Annabel Steadman (born 1992), who writes as A. F. Steadman, is a British author.

==Early life and education==
Steadman was educated at The King's School, Canterbury, Kent, from 2005, attending on music and academic scholarships. She then studied law at Selwyn College, Cambridge, and followed by a Master of Studies (MSt) degree in creative writing at Cambridge.

==Author==
In 2020, Steadman received a "seven-figure" three-book contract for a fantasy series about "bloodthirsty unicorns". This is believed to be the largest ever advance deal for a debut children's writer. In the same week film rights were acquired by Sony Pictures.

In 2022, Skandar and the Unicorn Thief, the first book in the Skandar series, was published. The Sunday Times called it an "engrossing tale".
In November 2022, it was announced that Simon & Schuster had acquired three more books from Steadman. This will bring the Skandar series to five books, plus one untitled novel. The second book in the series, Skandar and the Phantom Rider, was published on 2 May 2023. The third book in the series, Skandar and the Chaos Trials, was published on 25 April 2024. The fourth book in the series, Skandar and the Skeleton Curse, was published on 10 October 2024. The fifth and final book in the series, Skandar and the Spirit War, was published on 28 August 2025.

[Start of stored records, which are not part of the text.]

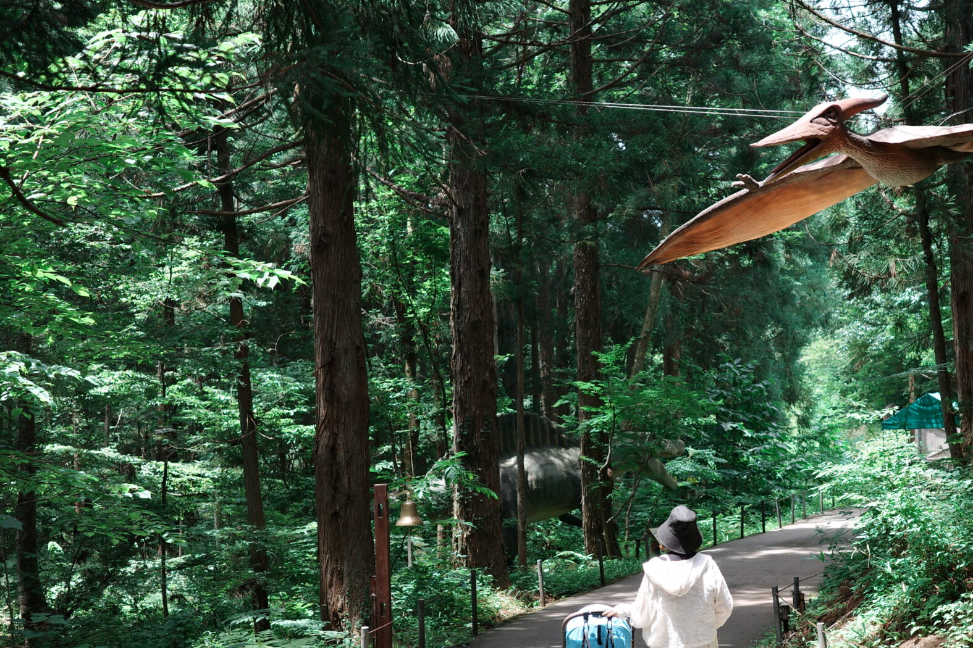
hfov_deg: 30.6
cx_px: 702
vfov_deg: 20.9
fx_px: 1757
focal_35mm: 65
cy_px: 389
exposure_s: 1/400
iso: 200
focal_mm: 26
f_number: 2.8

On 23 August 2025, A.F. Steadman announced that a prequel novel entitled The First Unicorn Rider would be released on 6 November 2025.

==Publications==
- Skandar and the Unicorn Thief, Simon & Schuster, 2022.
- Skandar and the Phantom Rider, Simon and Schuster, 2023.
- Skandar and the Chaos Trials, Simon and Schuster, 2024.
- Skandar and the Skeleton Curse, Simon and Schuster, 2024.
- Skandar and the Spirit War, Simon and Schuster, 2025.